Plagiarism in scientific and academic productions already existed in the pre-Google era, but in a more discreet way. The difficulty in accessing information made both the use of other people’s ideas and the identification of illegal copies by the evaluators more complicated. With most of the printed content being transferred to digital platforms, researchers were able to gain access to content that was previously little known and difficult to find.

What is the best way to check for plagiarism?

Universities still do not have standardized rules for identification and punishment in cases of plagiarism. Several professors continue to point out this failure and several damages are committed both by the researcher and supervisor.

The use of copyrighted content without proper authorization must be punished, but before that it is necessary to invest in prevention.

Generally, in the first articles written while still a student, the author usually commits academic plagiarism, even without the intention. Prevention is important and must be encouraged. So that in the future, the researcher knows how to produce original content, which contains his own ideas.

For those who organise events, it is always necessary to pay attention to the publication of articles and to the presentations of posters and panels. Ensuring that the works approved and published at your event do not have academic plagiarism is a way to prove the authority and relevance of your event.

Plagiarism Detectors You Need to Know

A good tip is to use technology to identify plagiarism. There is completely free software that scan for words and paraphrases that have been used in other works.

We’ve chosen 3 easy-to-use academic plagiarism detectors that will help you identify illegal copies:

1. Google

Yes, Google itself. Perhaps this is the most accessible tool for professors and reviewers of academic articles. Just copy excerpts from the student text and drop them into the search field.
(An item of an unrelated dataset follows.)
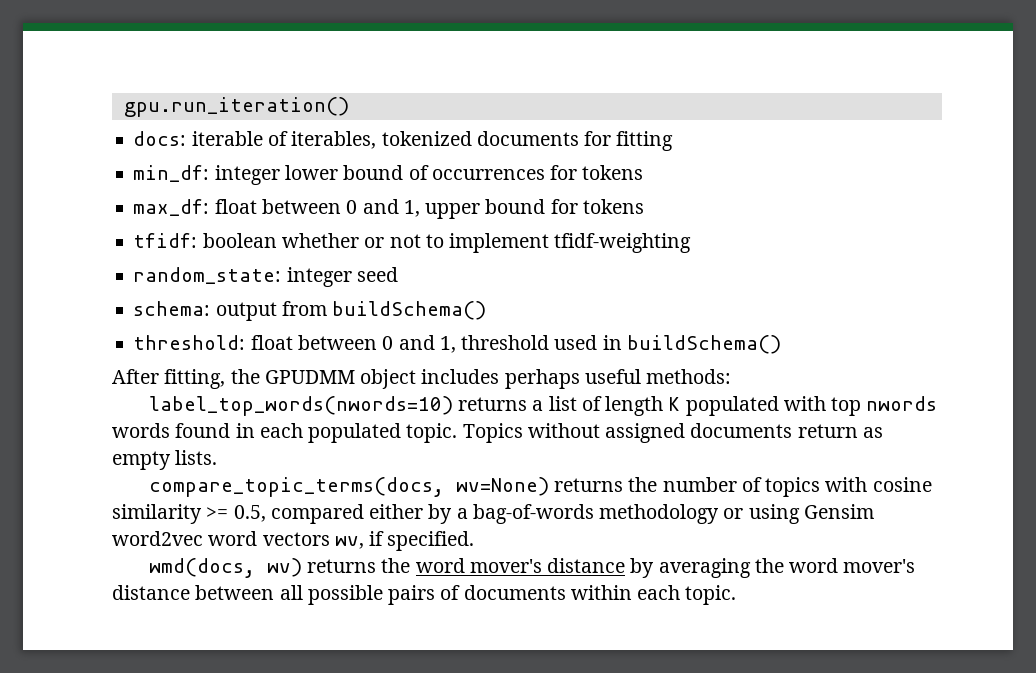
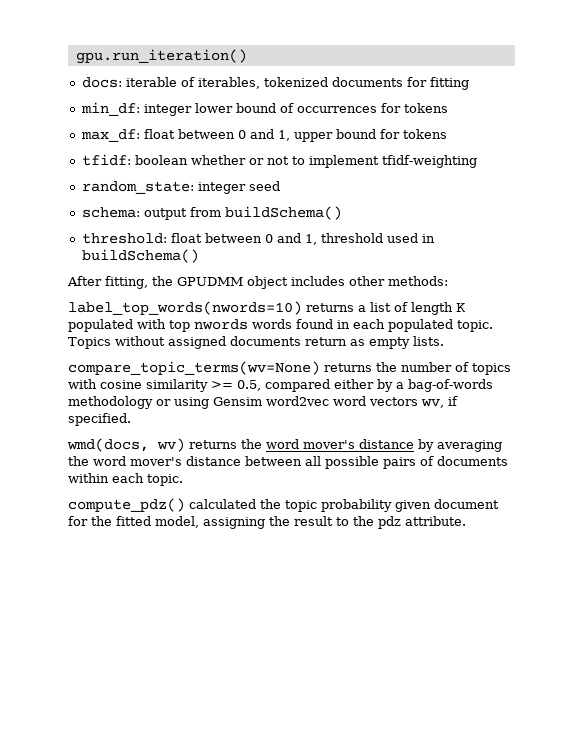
[504,369,641,389] perhaps useful -> [349,276,385,286] other
[148,477,549,497] compare_topic_terms(docs, wv=None) -> [68,361,320,375] compare_topic_terms(wv=None)
(737, 595) none -> [68,498,499,512] [68,516,466,529] // compute_pdz() calculated the topic probability given document for the fitted model, assigning the result to the pdz attribute.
Google will recognize words and phrases that have already been used in other works. You can access the supposedly original content. And check if, in fact, the student used a paraphrase, mosaic or full copy of that excerpt.

2. Turnitin

As the site says, Turnitin was created to “encourage a teaching environment where students appropriate their ideas and produce original content, a process that prepares them to succeed academically and innovate beyond the classroom”.

They show how much of the student’s document resembles the contents of the databases. So those teachers can understand how much of the document is not original. Turnitin also says the sources the student used to write the work.

 3. CopySpider

CopySpider is a free tool that accurately and quickly verifies internet documents that resemble the work presented by the student.

How to avoid plagiarism?

Avoiding plagiarism in your academic papers is simple: assign the source. If the content is not yours, mention the author, let the reader of your work know who that excerpt belongs to. To do this, cite it in the body of the work and don’t forget to add it to your research references.